● **Information**:
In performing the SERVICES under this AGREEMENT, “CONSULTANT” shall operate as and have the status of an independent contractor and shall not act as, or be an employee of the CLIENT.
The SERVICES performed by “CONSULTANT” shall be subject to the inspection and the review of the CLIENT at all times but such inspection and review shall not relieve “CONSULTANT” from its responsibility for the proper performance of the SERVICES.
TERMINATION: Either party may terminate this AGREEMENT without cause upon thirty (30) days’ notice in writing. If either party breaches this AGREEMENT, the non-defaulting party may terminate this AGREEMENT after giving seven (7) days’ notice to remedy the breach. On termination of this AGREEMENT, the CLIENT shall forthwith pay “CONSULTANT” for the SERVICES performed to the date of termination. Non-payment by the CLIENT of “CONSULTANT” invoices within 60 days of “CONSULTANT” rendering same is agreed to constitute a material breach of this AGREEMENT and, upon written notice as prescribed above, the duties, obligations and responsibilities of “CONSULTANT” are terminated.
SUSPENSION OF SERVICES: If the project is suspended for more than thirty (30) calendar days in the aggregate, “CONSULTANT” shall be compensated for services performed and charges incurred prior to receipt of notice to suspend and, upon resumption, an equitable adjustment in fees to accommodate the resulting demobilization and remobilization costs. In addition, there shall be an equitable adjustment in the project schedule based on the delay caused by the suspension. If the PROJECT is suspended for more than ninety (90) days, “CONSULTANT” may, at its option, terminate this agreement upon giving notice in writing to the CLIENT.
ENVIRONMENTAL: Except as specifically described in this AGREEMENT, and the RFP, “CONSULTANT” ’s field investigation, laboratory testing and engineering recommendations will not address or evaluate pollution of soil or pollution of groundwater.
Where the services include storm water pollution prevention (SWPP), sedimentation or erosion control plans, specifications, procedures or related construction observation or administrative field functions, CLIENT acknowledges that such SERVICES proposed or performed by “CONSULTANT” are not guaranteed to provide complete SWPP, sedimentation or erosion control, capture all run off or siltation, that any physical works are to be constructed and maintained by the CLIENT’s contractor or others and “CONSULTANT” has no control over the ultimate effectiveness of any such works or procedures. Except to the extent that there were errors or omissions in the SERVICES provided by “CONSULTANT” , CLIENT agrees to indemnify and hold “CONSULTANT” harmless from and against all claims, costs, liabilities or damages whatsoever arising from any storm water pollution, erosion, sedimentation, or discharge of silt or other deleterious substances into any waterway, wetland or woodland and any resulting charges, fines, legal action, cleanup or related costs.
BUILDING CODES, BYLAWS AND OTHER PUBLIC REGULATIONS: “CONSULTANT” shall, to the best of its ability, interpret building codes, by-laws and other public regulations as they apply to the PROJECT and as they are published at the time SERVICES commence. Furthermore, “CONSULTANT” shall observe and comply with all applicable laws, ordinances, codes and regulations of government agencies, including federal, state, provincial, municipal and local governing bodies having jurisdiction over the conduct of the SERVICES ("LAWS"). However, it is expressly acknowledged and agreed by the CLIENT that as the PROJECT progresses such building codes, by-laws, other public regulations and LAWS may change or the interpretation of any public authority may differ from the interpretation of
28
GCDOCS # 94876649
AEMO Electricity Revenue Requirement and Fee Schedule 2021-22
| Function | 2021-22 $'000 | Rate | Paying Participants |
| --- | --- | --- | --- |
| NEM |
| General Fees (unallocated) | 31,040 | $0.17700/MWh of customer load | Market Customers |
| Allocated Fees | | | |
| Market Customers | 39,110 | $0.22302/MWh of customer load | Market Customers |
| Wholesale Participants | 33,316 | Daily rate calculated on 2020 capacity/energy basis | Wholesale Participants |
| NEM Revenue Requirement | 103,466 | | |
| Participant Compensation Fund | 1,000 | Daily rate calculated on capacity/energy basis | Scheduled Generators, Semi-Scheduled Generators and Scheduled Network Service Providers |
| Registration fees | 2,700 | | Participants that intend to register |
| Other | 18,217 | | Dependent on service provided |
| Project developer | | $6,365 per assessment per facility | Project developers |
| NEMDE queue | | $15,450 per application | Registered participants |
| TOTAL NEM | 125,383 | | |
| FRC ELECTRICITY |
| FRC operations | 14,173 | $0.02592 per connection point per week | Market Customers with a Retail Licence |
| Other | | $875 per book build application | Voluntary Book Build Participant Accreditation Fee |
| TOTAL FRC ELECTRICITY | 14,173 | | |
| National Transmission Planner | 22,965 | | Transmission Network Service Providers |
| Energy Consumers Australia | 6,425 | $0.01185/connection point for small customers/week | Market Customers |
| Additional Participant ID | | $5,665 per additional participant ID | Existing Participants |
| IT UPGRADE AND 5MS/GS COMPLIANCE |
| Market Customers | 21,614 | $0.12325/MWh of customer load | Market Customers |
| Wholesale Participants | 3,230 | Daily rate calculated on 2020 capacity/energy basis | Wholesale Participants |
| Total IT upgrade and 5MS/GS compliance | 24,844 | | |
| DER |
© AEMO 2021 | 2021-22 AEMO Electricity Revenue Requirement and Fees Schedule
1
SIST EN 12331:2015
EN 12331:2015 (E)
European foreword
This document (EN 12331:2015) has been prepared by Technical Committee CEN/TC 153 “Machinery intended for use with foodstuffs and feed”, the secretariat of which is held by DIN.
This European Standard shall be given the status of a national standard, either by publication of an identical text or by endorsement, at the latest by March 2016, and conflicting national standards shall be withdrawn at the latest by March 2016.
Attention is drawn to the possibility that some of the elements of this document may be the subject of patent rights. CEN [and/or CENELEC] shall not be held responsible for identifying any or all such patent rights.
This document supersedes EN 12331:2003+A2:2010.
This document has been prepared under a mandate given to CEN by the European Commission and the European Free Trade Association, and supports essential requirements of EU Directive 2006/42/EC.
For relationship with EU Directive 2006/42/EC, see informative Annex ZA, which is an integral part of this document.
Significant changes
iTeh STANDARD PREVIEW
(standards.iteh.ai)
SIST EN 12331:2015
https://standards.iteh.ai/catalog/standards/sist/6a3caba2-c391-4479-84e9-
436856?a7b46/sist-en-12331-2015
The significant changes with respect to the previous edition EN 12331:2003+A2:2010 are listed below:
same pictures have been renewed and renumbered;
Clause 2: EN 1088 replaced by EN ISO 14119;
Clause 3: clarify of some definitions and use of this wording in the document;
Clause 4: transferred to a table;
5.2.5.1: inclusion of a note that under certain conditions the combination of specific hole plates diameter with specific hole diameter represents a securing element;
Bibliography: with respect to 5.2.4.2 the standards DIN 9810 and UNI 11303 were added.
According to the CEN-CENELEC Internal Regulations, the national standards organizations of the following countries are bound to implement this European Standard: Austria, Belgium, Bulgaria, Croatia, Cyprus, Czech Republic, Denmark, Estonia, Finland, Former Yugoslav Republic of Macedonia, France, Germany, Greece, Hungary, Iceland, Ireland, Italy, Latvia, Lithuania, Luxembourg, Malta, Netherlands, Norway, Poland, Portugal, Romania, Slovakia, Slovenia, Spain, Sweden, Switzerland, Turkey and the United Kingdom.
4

● **Aim of the exercise**: From the first line to the last, please write out the entries exactly.

● **Exercise result**:
In performing the SERVICES under this AGREEMENT, “CONSULTANT” shall operate as and have the status of an independent contractor and shall not act as, or be an employee of the CLIENT.
The SERVICES performed by “CONSULTANT” shall be subject to the inspection and the review of the CLIENT at all times but such inspection and review shall not relieve “CONSULTANT” from its responsibility for the proper performance of the SERVICES.
TERMINATION: Either party may terminate this AGREEMENT without cause upon thirty (30) days’ notice in writing. If either party breaches this AGREEMENT, the non-defaulting party may terminate this AGREEMENT after giving seven (7) days’ notice to remedy the breach. On termination of this AGREEMENT, the CLIENT shall forthwith pay “CONSULTANT” for the SERVICES performed to the date of termination. Non-payment by the CLIENT of “CONSULTANT” invoices within 60 days of “CONSULTANT” rendering same is agreed to constitute a material breach of this AGREEMENT and, upon written notice as prescribed above, the duties, obligations and responsibilities of “CONSULTANT” are terminated.
SUSPENSION OF SERVICES: If the project is suspended for more than thirty (30) calendar days in the aggregate, “CONSULTANT” shall be compensated for services performed and charges incurred prior to receipt of notice to suspend and, upon resumption, an equitable adjustment in fees to accommodate the resulting demobilization and remobilization costs. In addition, there shall be an equitable adjustment in the project schedule based on the delay caused by the suspension. If the PROJECT is suspended for more than ninety (90) days, “CONSULTANT” may, at its option, terminate this agreement upon giving notice in writing to the CLIENT.
ENVIRONMENTAL: Except as specifically described in this AGREEMENT, and the RFP, “CONSULTANT” ’s field investigation, laboratory testing and engineering recommendations will not address or evaluate pollution of soil or pollution of groundwater.
Where the services include storm water pollution prevention (SWPP), sedimentation or erosion control plans, specifications, procedures or related construction observation or administrative field functions, CLIENT acknowledges that such SERVICES proposed or performed by “CONSULTANT” are not guaranteed to provide complete SWPP, sedimentation or erosion control, capture all run off or siltation, that any physical works are to be constructed and maintained by the CLIENT’s contractor or others and “CONSULTANT” has no control over the ultimate effectiveness of any such works or procedures. Except to the extent that there were errors or omissions in the SERVICES provided by “CONSULTANT” , CLIENT agrees to indemnify and hold “CONSULTANT” harmless from and against all claims, costs, liabilities or damages whatsoever arising from any storm water pollution, erosion, sedimentation, or discharge of silt or other deleterious substances into any waterway, wetland or woodland and any resulting charges, fines, legal action, cleanup or related costs.
BUILDING CODES, BYLAWS AND OTHER PUBLIC REGULATIONS: “CONSULTANT” shall, to the best of its ability, interpret building codes, by-laws and other public regulations as they apply to the PROJECT and as they are published at the time SERVICES commence. Furthermore, “CONSULTANT” shall observe and comply with all applicable laws, ordinances, codes and regulations of government agencies, including federal, state, provincial, municipal and local governing bodies having jurisdiction over the conduct of the SERVICES ("LAWS"). However, it is expressly acknowledged and agreed by the CLIENT that as the PROJECT progresses such building codes, by-laws, other public regulations and LAWS may change or the interpretation of any public authority may differ from the interpretation of
28
GCDOCS # 94876649
AEMO Electricity Revenue Requirement and Fee Schedule 2021-22
| Function | 2021-22 $'000 | Rate | Paying Participants |
| --- | --- | --- | --- |
| NEM |
| General Fees (unallocated) | 31,040 | $0.17700/MWh of customer load | Market Customers |
| Allocated Fees | | | |
| Market Customers | 39,110 | $0.22302/MWh of customer load | Market Customers |
| Wholesale Participants | 33,316 | Daily rate calculated on 2020 capacity/energy basis | Wholesale Participants |
| NEM Revenue Requirement | 103,466 | | |
| Participant Compensation Fund | 1,000 | Daily rate calculated on capacity/energy basis | Scheduled Generators, Semi-Scheduled Generators and Scheduled Network Service Providers |
| Registration fees | 2,700 | | Participants that intend to register |
| Other | 18,217 | | Dependent on service provided |
| Project developer | | $6,365 per assessment per facility | Project developers |
| NEMDE queue | | $15,450 per application | Registered participants |
| TOTAL NEM | 125,383 | | |
| FRC ELECTRICITY |
| FRC operations | 14,173 | $0.02592 per connection point per week | Market Customers with a Retail Licence |
| Other | | $875 per book build application | Voluntary Book Build Participant Accreditation Fee |
| TOTAL FRC ELECTRICITY | 14,173 | | |
| National Transmission Planner | 22,965 | | Transmission Network Service Providers |
| Energy Consumers Australia | 6,425 | $0.01185/connection point for small customers/week | Market Customers |
| Additional Participant ID | | $5,665 per additional participant ID | Existing Participants |
| IT UPGRADE AND 5MS/GS COMPLIANCE |
| Market Customers | 21,614 | $0.12325/MWh of customer load | Market Customers |
| Wholesale Participants | 3,230 | Daily rate calculated on 2020 capacity/energy basis | Wholesale Participants |
| Total IT upgrade and 5MS/GS compliance | 24,844 | | |
| DER |
© AEMO 2021 | 2021-22 AEMO Electricity Revenue Requirement and Fees Schedule
1
SIST EN 12331:2015
EN 12331:2015 (E)
European foreword
This document (EN 12331:2015) has been prepared by Technical Committee CEN/TC 153 “Machinery intended for use with foodstuffs and feed”, the secretariat of which is held by DIN.
This European Standard shall be given the status of a national standard, either by publication of an identical text or by endorsement, at the latest by March 2016, and conflicting national standards shall be withdrawn at the latest by March 2016.
Attention is drawn to the possibility that some of the elements of this document may be the subject of patent rights. CEN [and/or CENELEC] shall not be held responsible for identifying any or all such patent rights.
This document supersedes EN 12331:2003+A2:2010.
This document has been prepared under a mandate given to CEN by the European Commission and the European Free Trade Association, and supports essential requirements of EU Directive 2006/42/EC.
For relationship with EU Directive 2006/42/EC, see informative Annex ZA, which is an integral part of this document.
Significant changes
iTeh STANDARD PREVIEW
(standards.iteh.ai)
SIST EN 12331:2015
https://standards.iteh.ai/catalog/standards/sist/6a3caba2-c391-4479-84e9-
436856?a7b46/sist-en-12331-2015
The significant changes with respect to the previous edition EN 12331:2003+A2:2010 are listed below:
same pictures have been renewed and renumbered;
Clause 2: EN 1088 replaced by EN ISO 14119;
Clause 3: clarify of some definitions and use of this wording in the document;
Clause 4: transferred to a table;
5.2.5.1: inclusion of a note that under certain conditions the combination of specific hole plates diameter with specific hole diameter represents a securing element;
Bibliography: with respect to 5.2.4.2 the standards DIN 9810 and UNI 11303 were added.
According to the CEN-CENELEC Internal Regulations, the national standards organizations of the following countries are bound to implement this European Standard: Austria, Belgium, Bulgaria, Croatia, Cyprus, Czech Republic, Denmark, Estonia, Finland, Former Yugoslav Republic of Macedonia, France, Germany, Greece, Hungary, Iceland, Ireland, Italy, Latvia, Lithuania, Luxembourg, Malta, Netherlands, Norway, Poland, Portugal, Romania, Slovakia, Slovenia, Spain, Sweden, Switzerland, Turkey and the United Kingdom.
4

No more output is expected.